今回の再構築の中では、これに加えまして、都として必要なサービス水準の確保を図るために、質の高いサービスを提供できる職員を継続的に確保できるための経費の補助を考えているところでございます。
○大山委員 質の高いサービスの提供ができる職員ということですけれども、それは、全員が質が高いサービスを提供する職員だということでいいんでしょうか。
○白石子ども家庭部長 質の高いサービスを提供できる一定割合の職員を継続的に確保できるための経費の補助を考えております。
○大山委員 質が高い保育を提供する、これは非常に重要なことですし、そのために各保育園とも努力しているわけですね。質の高いサービスをするためには、先ほど、一定割合の職員を継続的に確保すればよいというふうに答弁されました。一定割合だというのが、そこが問題なんですね。

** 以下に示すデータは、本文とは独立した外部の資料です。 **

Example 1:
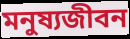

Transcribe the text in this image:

মনুষ্যজীবন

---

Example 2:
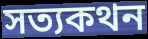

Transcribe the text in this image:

সত্যকথন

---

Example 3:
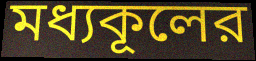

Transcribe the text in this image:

মধ্যকূলের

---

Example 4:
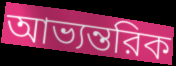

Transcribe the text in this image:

আভ্যন্তরিক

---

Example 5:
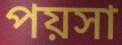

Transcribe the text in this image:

পয়সাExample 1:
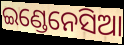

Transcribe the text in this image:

ଇଣ୍ଡେନେସିଆ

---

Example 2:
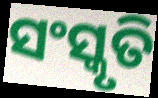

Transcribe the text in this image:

ସଂସ୍କୃତି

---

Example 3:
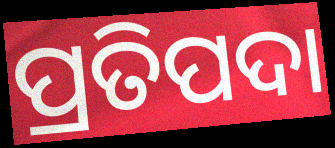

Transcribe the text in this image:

ପ୍ରତିପଦା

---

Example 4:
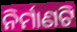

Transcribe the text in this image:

ନିର୍ମାଣଟି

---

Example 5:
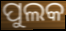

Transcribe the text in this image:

ପୁଲକ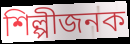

私たちは六月に、私立の認可の保育園六百二園にアンケートを送りまして、百八園から返していただきました。その中には、本当にびっしりと意見を書いてくださったアンケートがたくさんあります。それだけ本当に心配しているし、重要なことだというふうに思っておられる方なんですね。このアンケートの中にも意見がたくさんあるわけですけれども、今ご答弁されているように、質の高いサービスをするための職員が一定割合いればよいということではないという意見が多くあります。

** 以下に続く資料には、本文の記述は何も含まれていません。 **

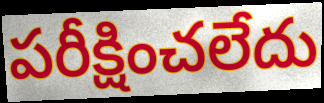
పరీక్షించలేదు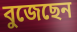
বুজেছেন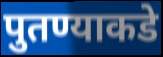
पुतण्याकडे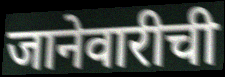
जानेवारीचीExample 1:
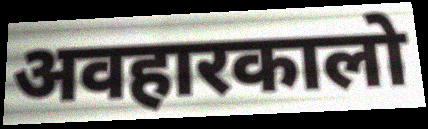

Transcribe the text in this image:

अवहारकालो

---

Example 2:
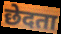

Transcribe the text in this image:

छेदता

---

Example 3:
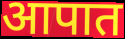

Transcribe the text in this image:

आपात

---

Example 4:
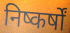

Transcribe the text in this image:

निष्कर्षों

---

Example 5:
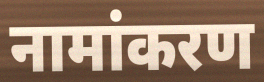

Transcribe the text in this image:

नामांकरणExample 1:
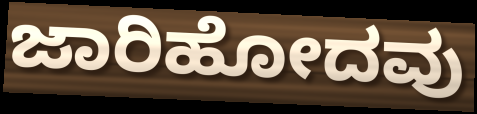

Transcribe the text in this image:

ಜಾರಿಹೋದವು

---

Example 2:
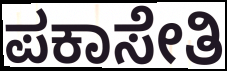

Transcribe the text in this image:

ಪಕಾಸೇತಿ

例えば、職員一人一人の能力を高め、すべての子ども、親に質の高いサービスを提供していくことこそが真の保育サービス向上ではないかという意見や、子どもの命を預かり育てていくという大きな役割が保育士にはある。一定割合必要ではなく、どの子にも行き届いた保育をするには、より多くのすぐれた人材が必要である。また、ゼロ歳から学齢までの保育、保護者への子育て支援、地域の子育て支援等の仕事は一朝一夕にできるものではない。ベテラン、中堅、若い人が集団として学び合い、協力し組み立てていく中で、園全体としての保育の力量が高まっていく。連携が求められている場だ。そういう意見がたくさんあったんですね。
私は、そのとおりだというふうに思っています。質の高い保育を提供するというためには、一定割合の職員のほかは働き続けることができないような職員が多くを占めるというような状況の保育園で、質の高い保育ができると考えているんでしょうか。それで、いい保育園だというふうに考えておられるんでしょうか。
○白石子ども家庭部長 保育サービスの提供に資する保育士については、質が高いということが重要だというふうに考えております。今回、質の高いサービスの提供に資する一定割合の職員といいますのは、いわゆるコア人材というものを考えております。このコア人材としてはどのような役割を想定しているかと申しますと、一つは、利用者の立場に立って多様なニーズに対応できる人材、サービスの提供をマネジメントできる人材、さらに、経営の視点を持ち事業をマネジメントできる人材、事業体の経営戦略を構築できる人材、このような人材がコア人材というふうに考えております。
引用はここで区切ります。